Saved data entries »
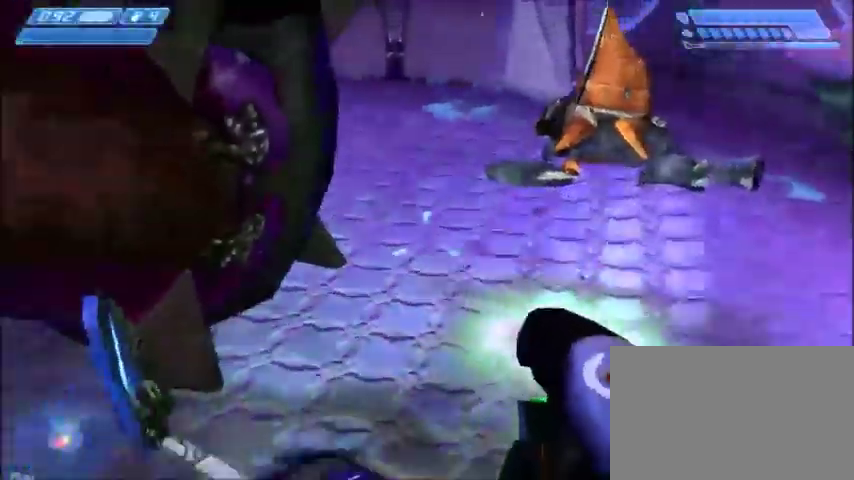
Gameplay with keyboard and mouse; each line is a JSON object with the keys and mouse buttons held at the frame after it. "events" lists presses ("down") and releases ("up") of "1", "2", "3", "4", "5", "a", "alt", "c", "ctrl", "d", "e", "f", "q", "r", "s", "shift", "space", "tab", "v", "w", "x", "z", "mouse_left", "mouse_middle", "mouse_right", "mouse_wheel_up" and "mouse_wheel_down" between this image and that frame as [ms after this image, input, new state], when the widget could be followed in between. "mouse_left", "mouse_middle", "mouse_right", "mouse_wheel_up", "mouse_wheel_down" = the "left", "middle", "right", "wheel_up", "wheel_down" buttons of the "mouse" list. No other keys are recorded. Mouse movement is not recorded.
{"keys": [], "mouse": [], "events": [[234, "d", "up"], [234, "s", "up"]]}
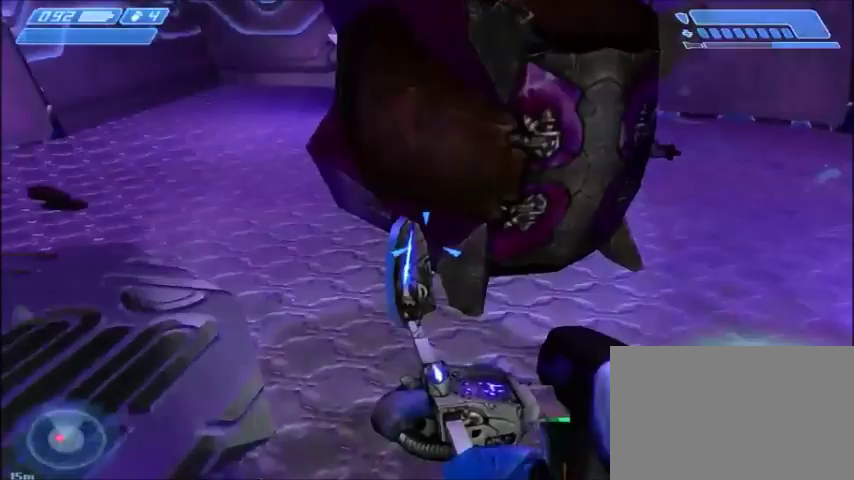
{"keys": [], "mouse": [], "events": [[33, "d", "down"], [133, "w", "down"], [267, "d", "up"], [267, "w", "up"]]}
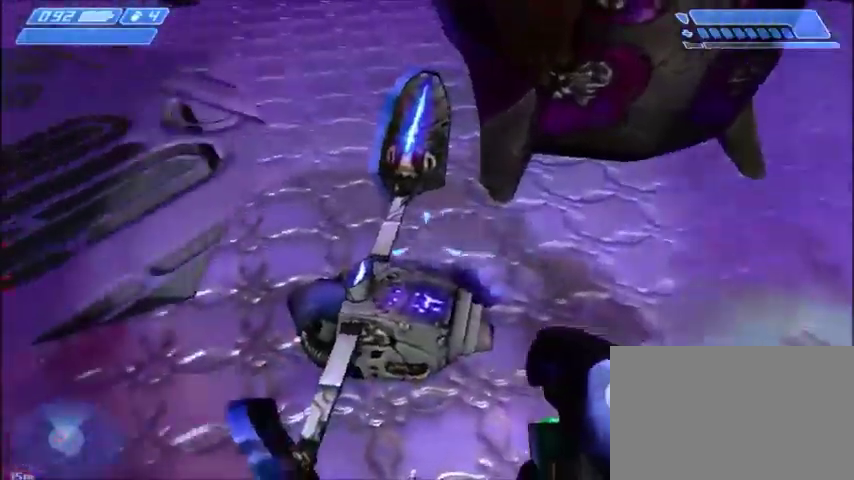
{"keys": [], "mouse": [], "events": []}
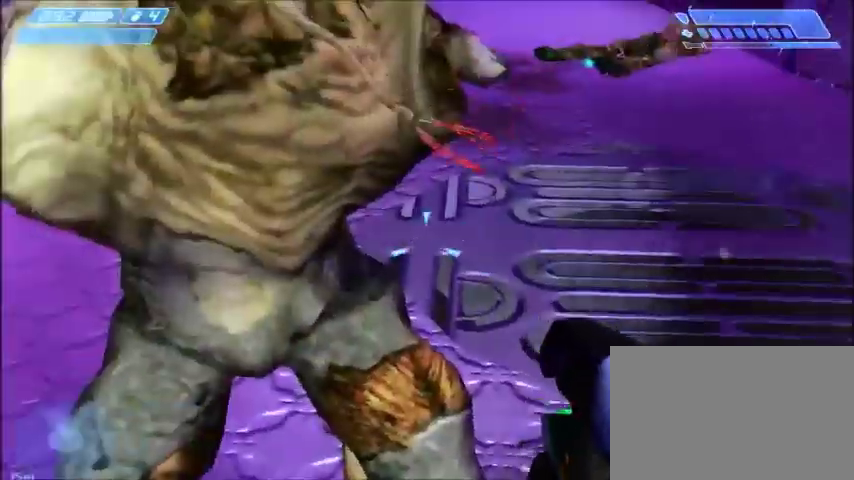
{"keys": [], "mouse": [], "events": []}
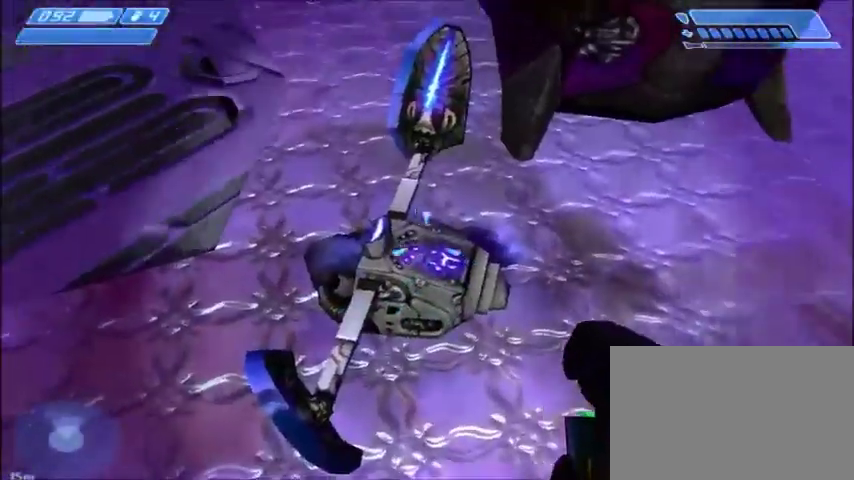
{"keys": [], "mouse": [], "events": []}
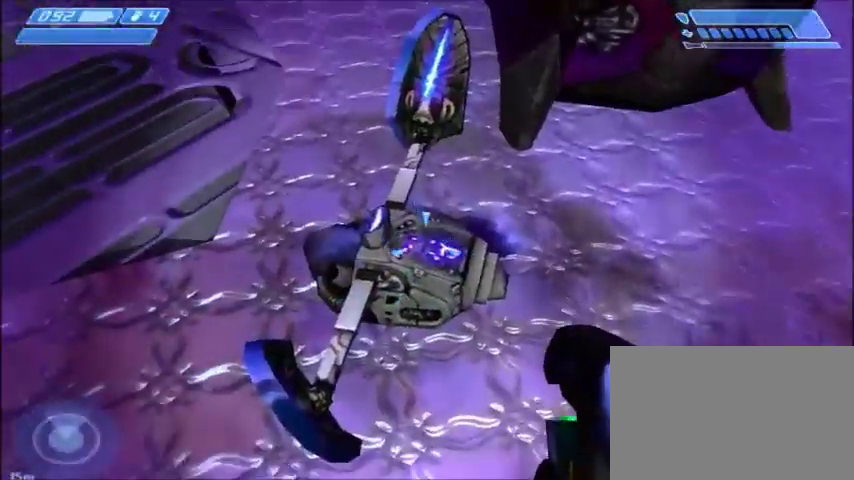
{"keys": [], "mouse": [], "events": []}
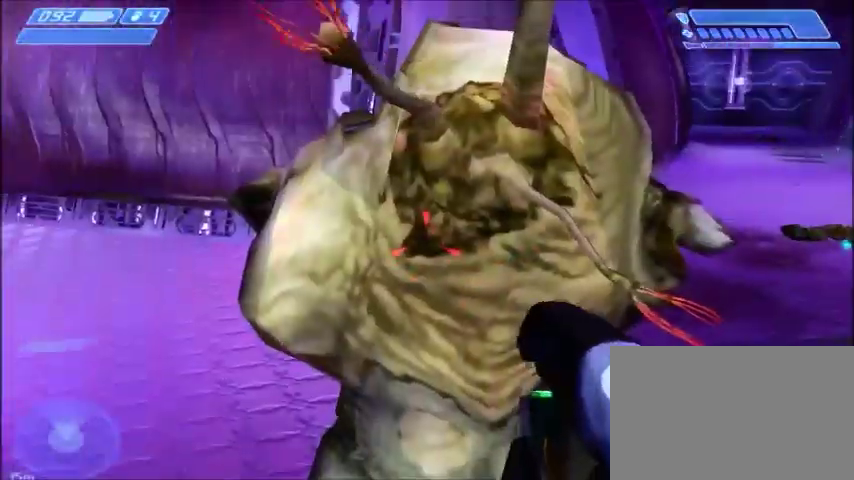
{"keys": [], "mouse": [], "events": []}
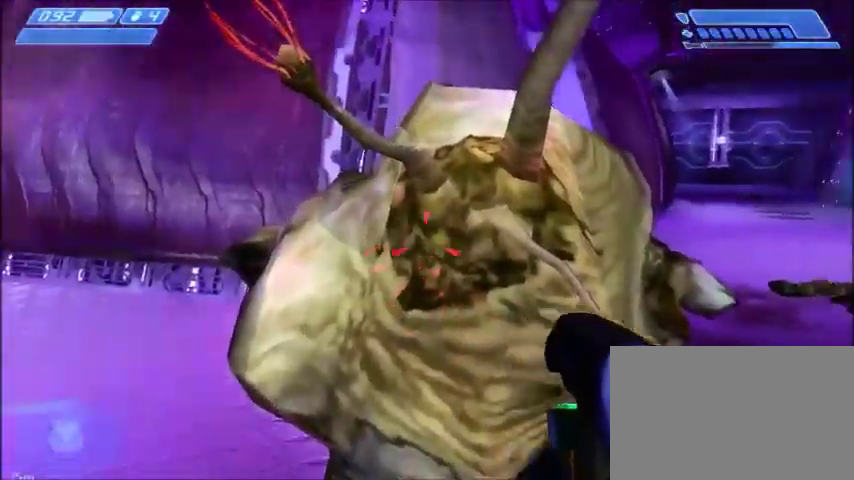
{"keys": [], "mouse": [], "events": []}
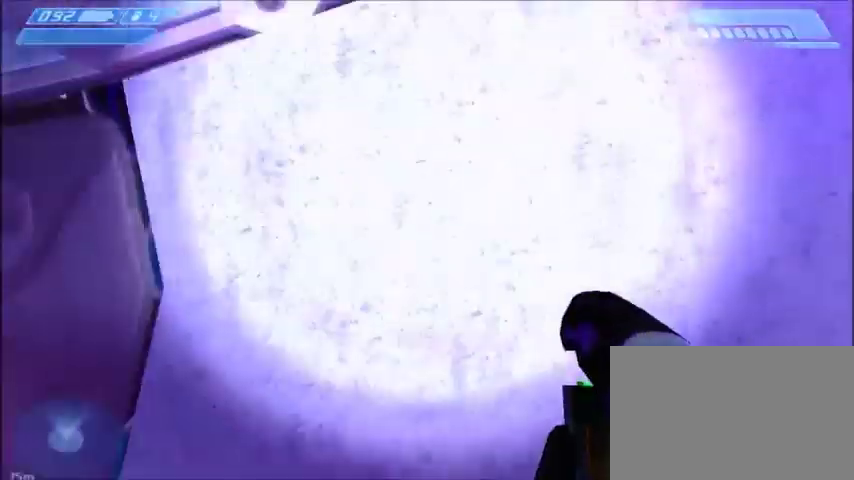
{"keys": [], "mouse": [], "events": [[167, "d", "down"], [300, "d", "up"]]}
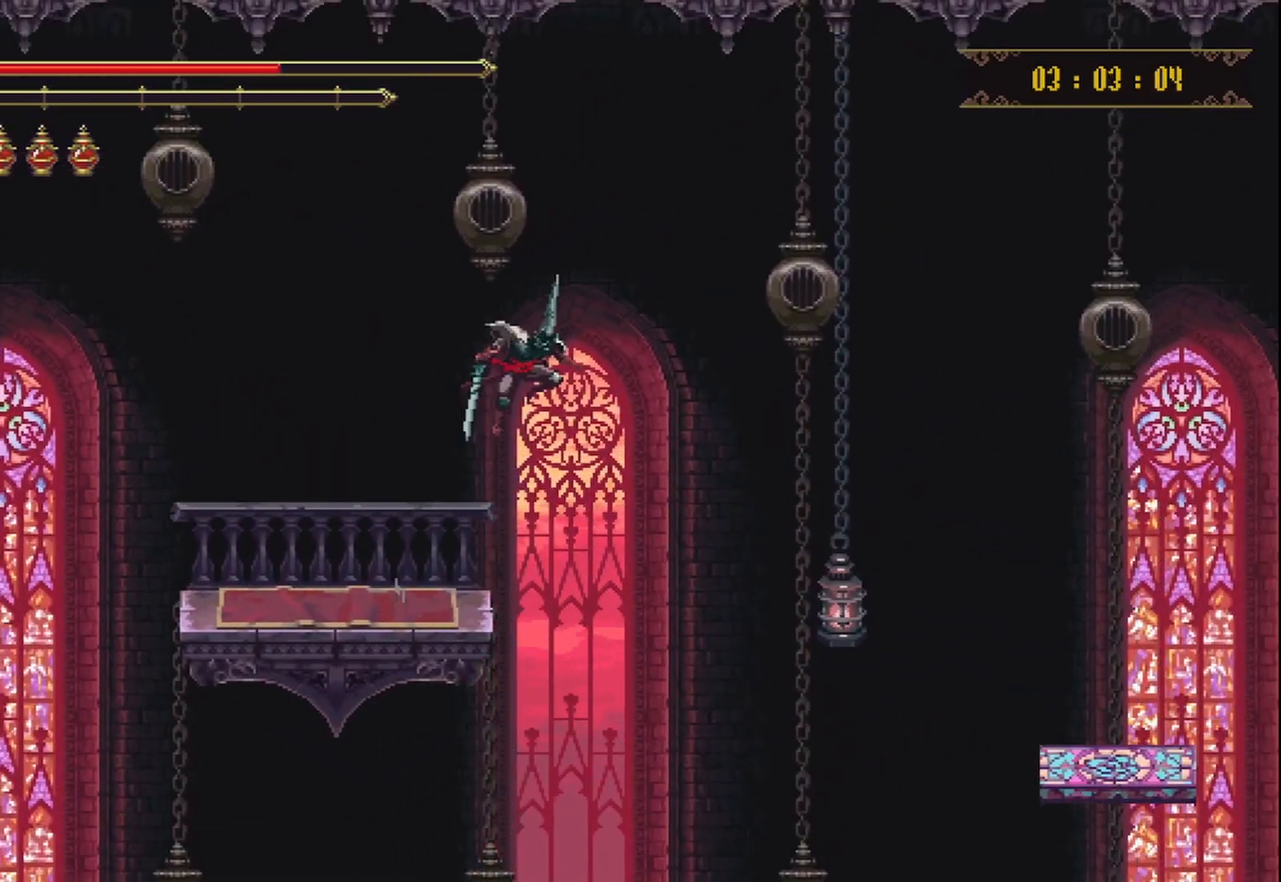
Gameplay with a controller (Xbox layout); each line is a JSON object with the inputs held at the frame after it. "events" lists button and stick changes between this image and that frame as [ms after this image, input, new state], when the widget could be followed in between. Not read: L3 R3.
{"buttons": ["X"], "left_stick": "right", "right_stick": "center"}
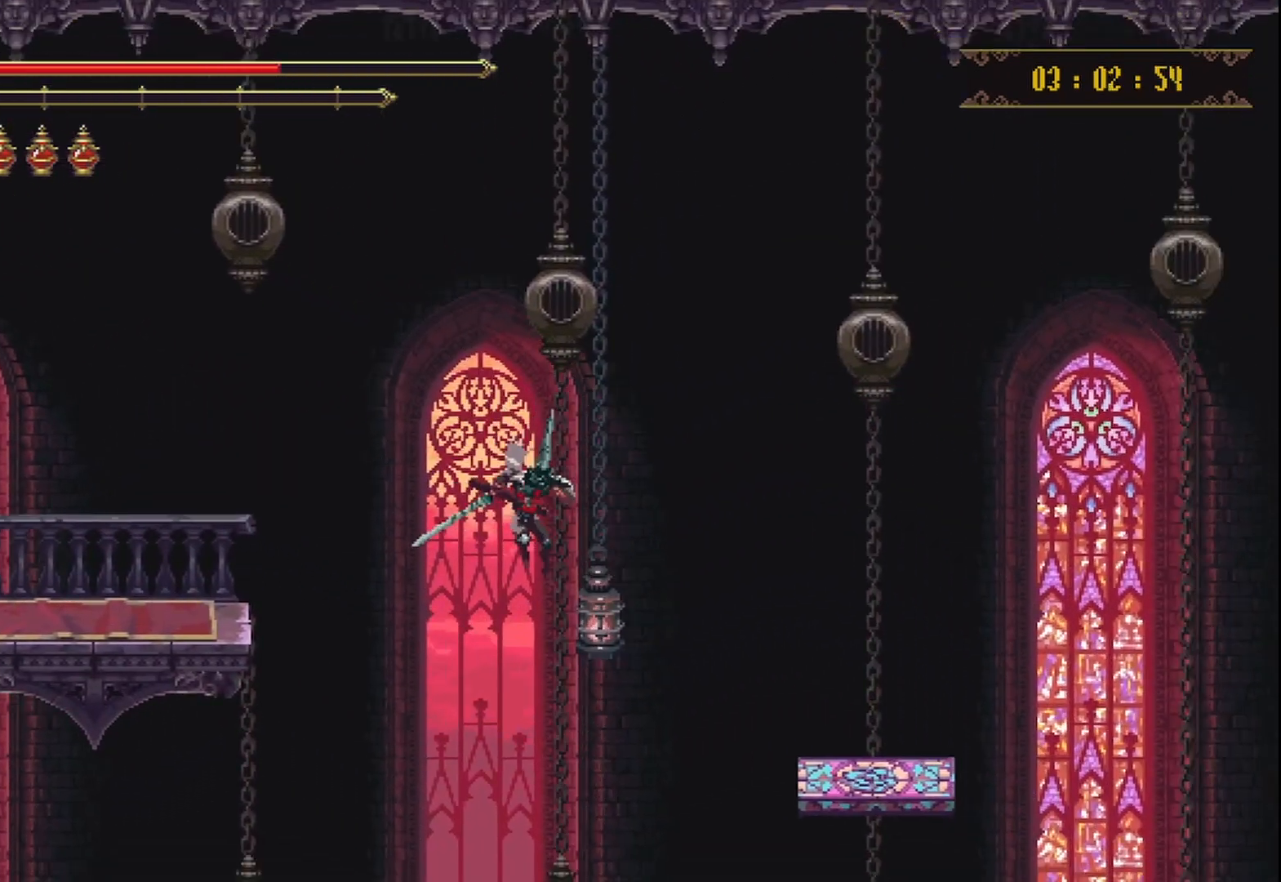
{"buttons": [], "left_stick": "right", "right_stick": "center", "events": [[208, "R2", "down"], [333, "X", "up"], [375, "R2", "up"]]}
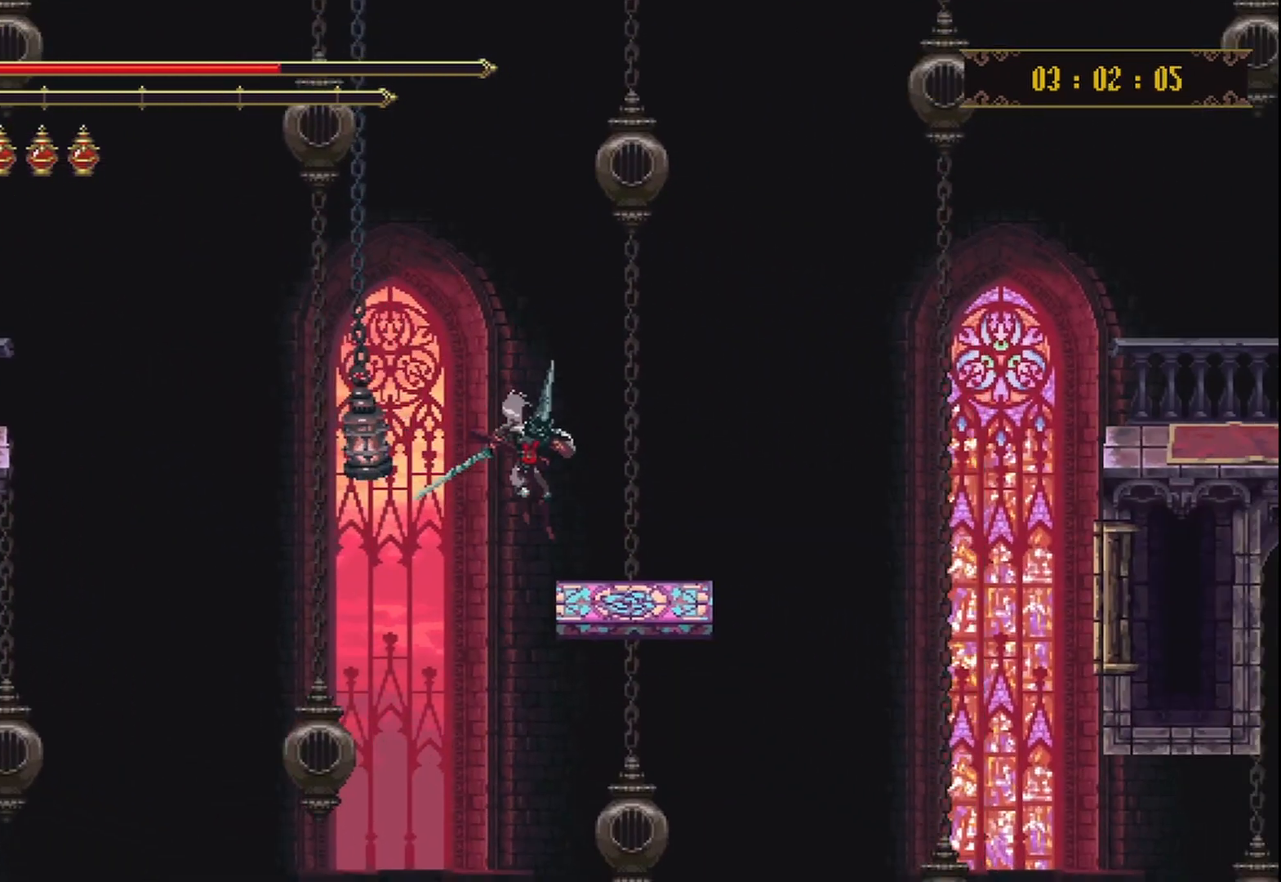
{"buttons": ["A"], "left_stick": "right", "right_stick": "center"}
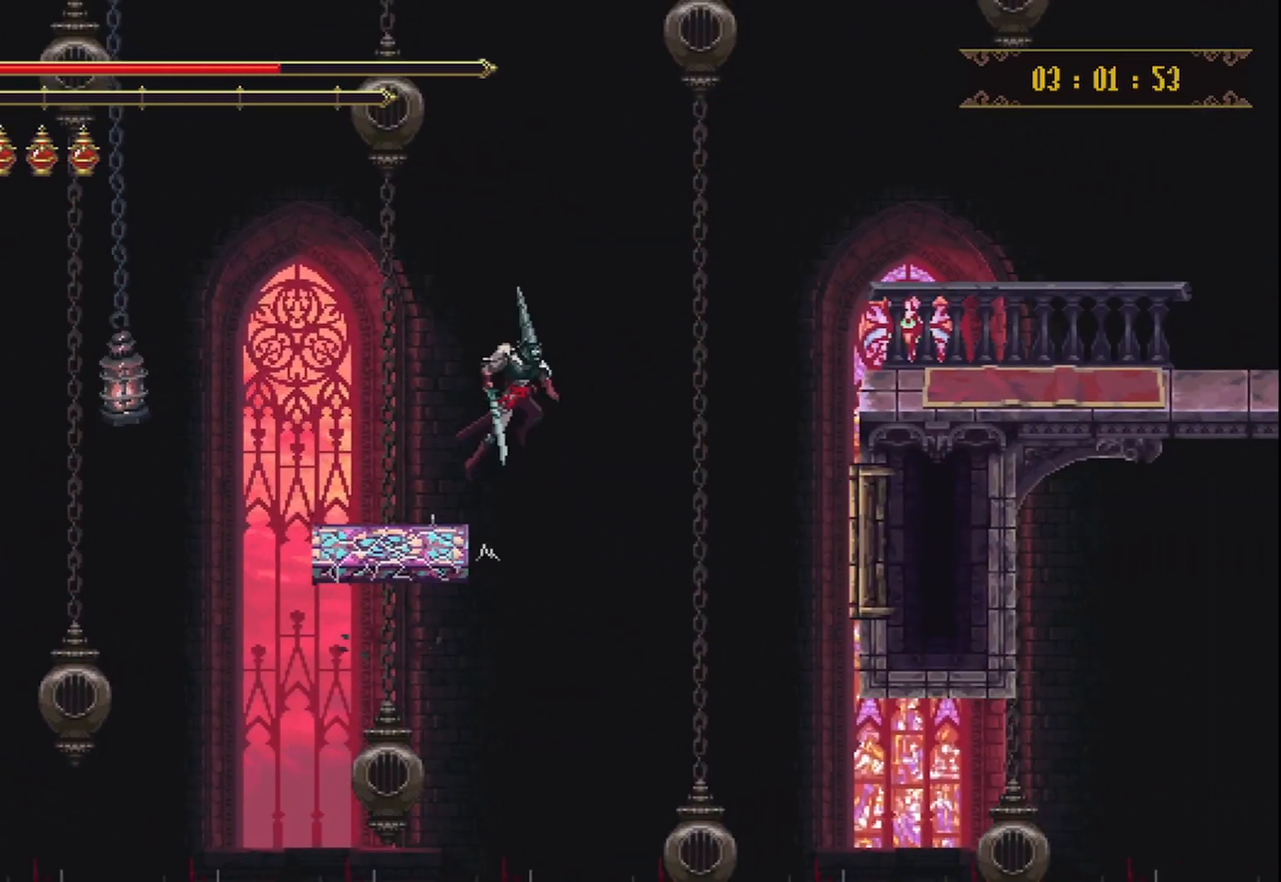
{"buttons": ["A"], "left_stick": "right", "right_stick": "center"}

Exercise goal »
Return all the records exactly, excluding images.

Answer area »
Gameplay with keyboard and mouse; each line is a JSON object with the keys and mouse buttons held at the frame after it. "events" lists presses ("down") and releases ("up") of "1", "2", "3", "4", "5", "a", "alt", "c", "ctrl", "d", "e", "f", "q", "r", "s", "shift", "space", "tab", "v", "w", "x", "z", "mouse_left", "mouse_middle", "mouse_right", "mouse_wheel_up" and "mouse_wheel_down" between this image and that frame as [ms after this image, input, new state], when the widget could be followed in between. "mouse_left", "mouse_middle", "mouse_right", "mouse_wheel_up", "mouse_wheel_down" = the "left", "middle", "right", "wheel_up", "wheel_down" buttons of the "mouse" list. No other keys are recorded. Mouse movement is not recorded.
{"keys": [], "mouse": [], "events": [[234, "d", "up"], [234, "s", "up"]]}
{"keys": [], "mouse": [], "events": [[33, "d", "down"], [133, "w", "down"], [267, "d", "up"], [267, "w", "up"]]}
{"keys": [], "mouse": [], "events": []}
{"keys": [], "mouse": [], "events": []}
{"keys": [], "mouse": [], "events": []}
{"keys": [], "mouse": [], "events": []}
{"keys": [], "mouse": [], "events": []}
{"keys": [], "mouse": [], "events": []}
{"keys": [], "mouse": [], "events": [[167, "d", "down"], [300, "d", "up"]]}
Gameplay with a controller (Xbox layout); each line is a JSON object with the inputs held at the frame after it. "events" lists button and stick changes between this image and that frame as [ms after this image, input, new state], when the widget could be followed in between. Not read: L3 R3.
{"buttons": ["X"], "left_stick": "right", "right_stick": "center"}
{"buttons": [], "left_stick": "right", "right_stick": "center", "events": [[208, "R2", "down"], [333, "X", "up"], [375, "R2", "up"]]}
{"buttons": ["A"], "left_stick": "right", "right_stick": "center"}
{"buttons": ["A"], "left_stick": "right", "right_stick": "center"}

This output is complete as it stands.